Todo se mezcla, los tres lenguajes. Un hombre defeca en el baño y su amante, una mujer también desnuda, le cuestiona sobre la igualdad: sólo a la hora de cagar somos todos iguales, contesta el hombre. Acto seguido, sale el perro cagando en la siguiente escena. El hombre y el perro defecan; el hombre y el perro son distintos, pero son animales. Perro y hombre no son iguales por casi nada.
¿Está la sociedad dispuesta a aceptar el asesinato para combatir el desempleo? ¿Qué diferencia hay entre una idea y una metáfora?, son preguntas que plantea el filme que continúa la destrucción del lenguaje mezclándolo todo, cuando, en realidad, crea un nuevo lenguaje: el del cine.
La realidad del cine no dista mucho de la realidad de la percepción humana, pero ésta no es la percepción humana, es una mezcla de imágenes, sonido, música y palabras. Frankenstein, el cine es un monstruo; la realidad, la percepción humana, también lo son.
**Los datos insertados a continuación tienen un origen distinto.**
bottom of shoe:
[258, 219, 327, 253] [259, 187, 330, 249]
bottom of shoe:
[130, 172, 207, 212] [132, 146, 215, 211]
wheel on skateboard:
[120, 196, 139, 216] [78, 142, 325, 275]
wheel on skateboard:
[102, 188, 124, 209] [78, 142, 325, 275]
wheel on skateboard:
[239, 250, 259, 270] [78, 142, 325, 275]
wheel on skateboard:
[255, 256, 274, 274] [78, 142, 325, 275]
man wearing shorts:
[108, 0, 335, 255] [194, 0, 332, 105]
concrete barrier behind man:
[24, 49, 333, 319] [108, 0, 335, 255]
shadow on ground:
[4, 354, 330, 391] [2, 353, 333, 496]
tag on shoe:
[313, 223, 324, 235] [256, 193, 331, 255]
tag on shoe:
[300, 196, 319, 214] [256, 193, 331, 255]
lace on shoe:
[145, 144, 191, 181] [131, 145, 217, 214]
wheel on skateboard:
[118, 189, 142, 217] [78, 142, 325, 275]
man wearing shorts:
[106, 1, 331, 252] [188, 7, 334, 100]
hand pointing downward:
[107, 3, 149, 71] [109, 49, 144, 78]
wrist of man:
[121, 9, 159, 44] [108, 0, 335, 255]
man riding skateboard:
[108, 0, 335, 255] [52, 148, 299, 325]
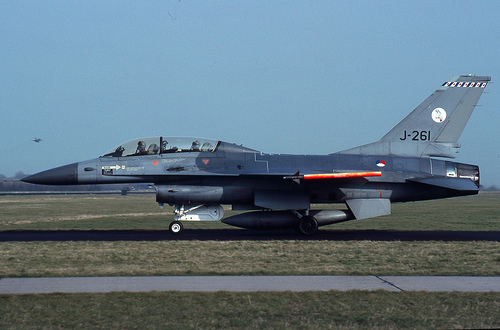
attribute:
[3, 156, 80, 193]
nose — gunmetal gray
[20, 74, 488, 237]
jet — dark grey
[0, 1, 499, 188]
sky — clear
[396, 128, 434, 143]
number — black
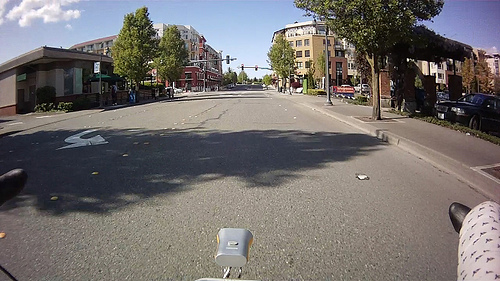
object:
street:
[0, 90, 494, 277]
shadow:
[1, 127, 392, 212]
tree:
[111, 4, 164, 103]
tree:
[155, 23, 191, 87]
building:
[284, 32, 337, 86]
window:
[304, 39, 314, 46]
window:
[295, 50, 304, 58]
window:
[294, 39, 303, 46]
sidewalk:
[285, 91, 499, 201]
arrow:
[56, 125, 109, 151]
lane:
[0, 94, 232, 233]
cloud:
[0, 0, 86, 31]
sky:
[2, 0, 499, 76]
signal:
[241, 62, 244, 71]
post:
[236, 65, 274, 71]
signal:
[253, 64, 260, 71]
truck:
[434, 91, 500, 133]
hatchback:
[354, 82, 371, 95]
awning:
[94, 72, 112, 80]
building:
[0, 44, 131, 115]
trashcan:
[129, 89, 138, 105]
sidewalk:
[0, 94, 190, 135]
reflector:
[51, 195, 59, 201]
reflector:
[91, 169, 100, 176]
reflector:
[159, 132, 165, 138]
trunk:
[369, 55, 383, 120]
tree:
[291, 0, 445, 121]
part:
[470, 160, 500, 182]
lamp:
[321, 21, 333, 109]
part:
[328, 104, 373, 117]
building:
[162, 20, 223, 90]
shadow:
[171, 95, 267, 101]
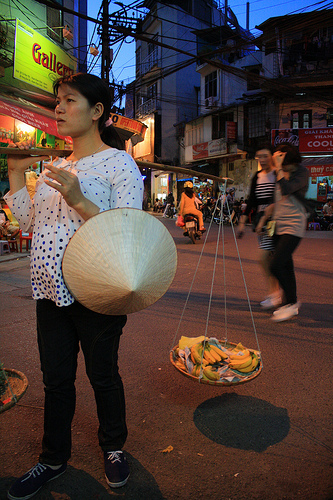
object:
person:
[264, 137, 308, 323]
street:
[1, 218, 332, 499]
El poeta inglés Lord Byron camina junto al poeta inglés Percy Shelley; la esposa de este último, la escritora inglesa Mary Shelley, escribe Frankenstein; le entrega el borrador a Byron.
Las yuxtaposiciones de imágenes, las mezclas de sonidos y silencios, las posibilidades entre pistas musicales y escenas continúan. Es un espectáculo hermoso el que propone Godard, una aparición y desaparición de fragmentos de mundos diversos.
La hora y diez minutos que dura la cinta se ha ido rapidísimo. Y para acabarla de joder la película está en 3D: las flores se salen de la pantalla, uno puede tocar los libros, ve como el agua del mar serpentea frente a sí.
Un poco de paciencia, apertura al juego que se nos plantea. No hay que ser de las seis personas que se salen de la sala apenas transcurridos unos instantes. Es un ejercicio de poesía el del francés que ha caído de pie luego de la acrobacia, y a sus más de ocho décadas de vida. El público aplaude.
No es para menos. Acabamos de ver una especie de obra de arte contemporáneo, pero uno no percibe que le hayan tomado el pelo; antes bien, se siente cierta felicidad, uno cree haber entendido algo, irse a casa con la sensación de que entendió algo. Uno entendió lo que vio, y lo que se vio fue un lenguaje transformándose en otro.
«El hombre enceguecido por la consciencia no ha sido capaz de ver el mundo; en la mirada del animal el ser humano lo reconoce y se reconoce a sí mismo». El animal ha triunfado. Ya puede dios retirarse o venir, como sea su deseo. A dios, al lenguaje; adiós al lenguaje. Bienvenido el lenguaje. Etcétera.
Adiós al lenguaje pasa este sábado 25 de octubre en la sala 4 de Cinépolis Centro a las 19:20 horas.